### Assigned task
Give the entries back exactly, dropping each image.

Collection entries
- - -

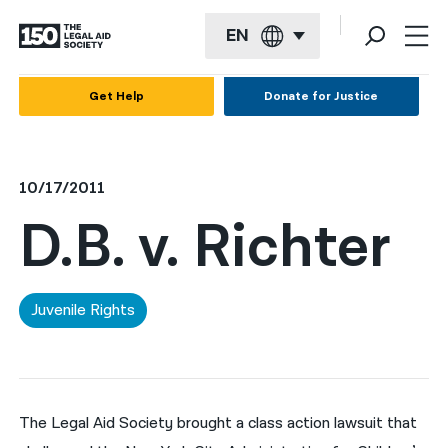
EN
English
Get Help
Donate for Justice
Español
Français
10/17/2011
Kreyol ayisyen
D.B. v. Richter
العربية
বাংলা
Juvenile Rights
简体中文
繁體中文
हिन्दी
The Legal Aid Society brought a class action lawsuit that
한국어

- - -

### Result of this task
EN
English
Get Help
Donate for Justice
Español
Français
10/17/2011
Kreyol ayisyen
D.B. v. Richter
العربية
বাংলা
Juvenile Rights
简体中文
繁體中文
हिन्दी
The Legal Aid Society brought a class action lawsuit that
한국어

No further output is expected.